A diferencia de otros fenómenos víricos, lo asombroso es la rapidez de la
pandemia: la peste amarilla se multiplicó a la velocidad que los virólogos
pronosticaron para la gripe A. Periódicamente, tememos que las nuevas
enfermedades se extiendan por la Tierra y nos dañen. Eso acaba de suceder con
Pikachu sin darnos cuenta.
azar. He
conocido a un jugador de póker llamado Àlvar, de 24 años, que ha terminado la
carrera de periodismo. Es listo y seguro y no teme al futuro: no ve el
horizonte como un filo de cuchillo. Casi cada día, a eso de las siete de la
tarde, Àlvar coge el autobús y se dirige al casino. Va a trabajar. Otras
personas de su edad ganan un sueldo –mientras piensan estrategias para
dedicarse a lo suyo– como camareros, dependientes, reponedores. Él es jugador
de Texas Hold'em y de Omaha, dos modalidades de póker. Un par de amigos le han
entregado un dinero para que lo multiplique. Juega para otros, y para sí mismo:
se quedan con el 50%. No le asusta perder. Según las matemáticas, según los
cálculos, si invierte un número determinado de horas, y con sus habilidades, al
final solo puede ganar. ¿Y el azar?, pregunto. El azar, en estos casos existe
poco, o no existe. La disciplina sustituye a la suerte. Él lo tiene claro. Yo
aún temo al azar. Sé que el azar es el elemento líquido de nuestras vidas.
delator. Me
llama la atención la naturalidad con la que afronta la tarea. Llega al casino
con bermudas, se pone los cascos y escucha a Amy Winehouse, lee Vida y destino de Vasili Grossman hasta
que le llega el turno. Se juegan varias partidas a la vez y hay que esperar una
vacante. Se sienta a la mesa y se trabaja las cartas. Sigue con los cascos: a
veces atiende el podcast del programa
radiofónico de Andreu Buenafuente y Berto Romero y en otras ocasiones a Los
Luthiers. Las risas discretas deben de desconcentrar a los contrincantes: es
otra forma de ocultarse. Mientras ríes disimulas las expresiones delatoras. Seguro
que está en desacuerdo con la interpretación
subacuático.
Me cuenta que hay una nomenclatura propia, una clasificación
subacuática. Están los tiburones, que son ellos, los que acuden de forma
profesional o semiprofesional. En torno a los escualos, las ballenas, esos
ricos, muchos extranjeros, que navegan con pesadez por el verde de los tapetes.

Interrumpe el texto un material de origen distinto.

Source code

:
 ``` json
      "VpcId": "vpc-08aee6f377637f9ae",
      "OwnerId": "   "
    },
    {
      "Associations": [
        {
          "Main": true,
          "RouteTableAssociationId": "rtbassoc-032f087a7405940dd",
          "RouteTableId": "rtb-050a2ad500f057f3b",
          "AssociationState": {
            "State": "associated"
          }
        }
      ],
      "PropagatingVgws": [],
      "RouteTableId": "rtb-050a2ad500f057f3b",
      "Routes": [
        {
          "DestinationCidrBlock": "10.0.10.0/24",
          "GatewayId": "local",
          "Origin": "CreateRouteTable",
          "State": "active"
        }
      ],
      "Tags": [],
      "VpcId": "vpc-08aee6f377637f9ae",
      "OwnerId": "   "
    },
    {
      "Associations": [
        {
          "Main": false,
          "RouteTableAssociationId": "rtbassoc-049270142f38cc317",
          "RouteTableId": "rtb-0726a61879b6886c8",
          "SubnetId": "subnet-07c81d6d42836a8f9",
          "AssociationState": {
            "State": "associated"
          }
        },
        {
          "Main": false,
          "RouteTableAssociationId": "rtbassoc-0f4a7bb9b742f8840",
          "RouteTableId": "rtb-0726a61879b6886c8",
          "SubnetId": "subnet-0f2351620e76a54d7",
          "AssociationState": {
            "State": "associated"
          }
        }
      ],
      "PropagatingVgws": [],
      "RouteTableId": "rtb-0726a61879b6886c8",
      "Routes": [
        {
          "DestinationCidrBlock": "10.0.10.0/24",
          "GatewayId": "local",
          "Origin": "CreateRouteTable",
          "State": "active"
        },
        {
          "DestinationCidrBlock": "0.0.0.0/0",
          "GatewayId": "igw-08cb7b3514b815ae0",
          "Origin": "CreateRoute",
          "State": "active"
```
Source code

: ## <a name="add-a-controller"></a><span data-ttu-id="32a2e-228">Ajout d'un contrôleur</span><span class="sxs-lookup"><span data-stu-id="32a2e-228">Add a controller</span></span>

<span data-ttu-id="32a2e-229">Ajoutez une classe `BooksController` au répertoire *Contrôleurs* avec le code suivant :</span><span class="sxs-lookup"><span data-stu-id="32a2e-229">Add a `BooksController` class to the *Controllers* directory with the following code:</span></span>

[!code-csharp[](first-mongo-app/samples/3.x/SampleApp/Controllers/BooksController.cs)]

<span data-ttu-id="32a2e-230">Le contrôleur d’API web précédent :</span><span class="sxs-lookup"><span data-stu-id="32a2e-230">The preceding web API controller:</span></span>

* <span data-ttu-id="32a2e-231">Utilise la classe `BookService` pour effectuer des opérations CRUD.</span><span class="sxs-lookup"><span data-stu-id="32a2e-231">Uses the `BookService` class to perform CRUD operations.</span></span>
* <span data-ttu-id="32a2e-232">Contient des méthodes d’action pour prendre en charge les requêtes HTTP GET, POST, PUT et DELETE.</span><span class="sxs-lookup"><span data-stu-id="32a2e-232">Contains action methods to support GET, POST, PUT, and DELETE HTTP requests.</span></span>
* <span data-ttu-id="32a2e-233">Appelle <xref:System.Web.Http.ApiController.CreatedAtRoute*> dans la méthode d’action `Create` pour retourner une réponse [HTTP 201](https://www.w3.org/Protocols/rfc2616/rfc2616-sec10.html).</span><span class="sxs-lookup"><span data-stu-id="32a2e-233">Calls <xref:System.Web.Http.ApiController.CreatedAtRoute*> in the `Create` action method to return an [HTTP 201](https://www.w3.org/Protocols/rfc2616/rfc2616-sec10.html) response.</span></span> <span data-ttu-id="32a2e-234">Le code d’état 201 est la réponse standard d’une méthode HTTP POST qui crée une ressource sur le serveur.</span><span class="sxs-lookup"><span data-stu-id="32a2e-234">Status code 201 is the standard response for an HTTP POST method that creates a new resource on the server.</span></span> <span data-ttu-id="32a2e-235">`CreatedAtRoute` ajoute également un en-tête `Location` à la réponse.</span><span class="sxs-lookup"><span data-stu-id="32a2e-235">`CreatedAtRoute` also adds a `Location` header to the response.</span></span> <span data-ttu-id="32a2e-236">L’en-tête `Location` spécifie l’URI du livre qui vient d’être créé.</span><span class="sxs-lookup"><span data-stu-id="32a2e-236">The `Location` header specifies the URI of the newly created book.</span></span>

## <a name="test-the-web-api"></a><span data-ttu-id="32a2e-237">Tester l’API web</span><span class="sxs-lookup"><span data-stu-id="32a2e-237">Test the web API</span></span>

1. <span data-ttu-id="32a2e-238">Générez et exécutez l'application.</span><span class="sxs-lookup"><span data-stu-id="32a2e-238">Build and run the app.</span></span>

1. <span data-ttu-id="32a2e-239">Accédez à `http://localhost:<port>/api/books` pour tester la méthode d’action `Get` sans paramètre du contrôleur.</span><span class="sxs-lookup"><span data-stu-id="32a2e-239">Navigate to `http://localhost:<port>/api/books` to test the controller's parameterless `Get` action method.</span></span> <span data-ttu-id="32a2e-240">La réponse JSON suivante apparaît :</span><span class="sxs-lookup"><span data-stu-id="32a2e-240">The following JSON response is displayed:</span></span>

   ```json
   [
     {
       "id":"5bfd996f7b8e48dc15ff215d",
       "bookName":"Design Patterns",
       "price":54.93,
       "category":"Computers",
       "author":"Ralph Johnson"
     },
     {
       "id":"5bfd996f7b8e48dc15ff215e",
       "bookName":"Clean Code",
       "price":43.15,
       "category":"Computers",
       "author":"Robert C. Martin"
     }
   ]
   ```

Se presentan ligeros y listos y son presas cargadas de grasa. Los puede la
arrogancia: creen que los veinteañeros como Àlvar son inexpertos. Las bermudas
y las barbitas a medio llenar les dan un aire inocente. Entre las ballenas y los
tiburones (llamarse balleneros sería exacto), los peces: “Malos, pero menos que
las ballenas”, aclara. Después de unas horas, y entrada la madrugada, coge el
bus nocturno. El chaval que acaba de levantar mil euros se monta en un
transporte público con la misma despreocupación que si llegara de tomar unas
cañas con los colegas.
enciclopedia.
Por segunda vez he encontrado cajas con enciclopedias junto
a los contenedores. Escribí un tuit: “En lugar de dejar la cultura por los
suelos, ¿por qué no la llevan a una biblioteca?”. Hubo algunas respuestas. La
más desconcertante, la del director de una biblioteca pública: “Mejor que no.
Hace años que se han retirado de las bibliotecas”. Qué pena, y desconcierto.
Seguro que habrá residencias de ancianos, bibliotecas de barrio o de escuelas
dispuestas a acoger a los exiliados.
boquear. ¿Qué
somos? ¿Tiburones o ballenas? Estamos destinados a boquear como simples peces.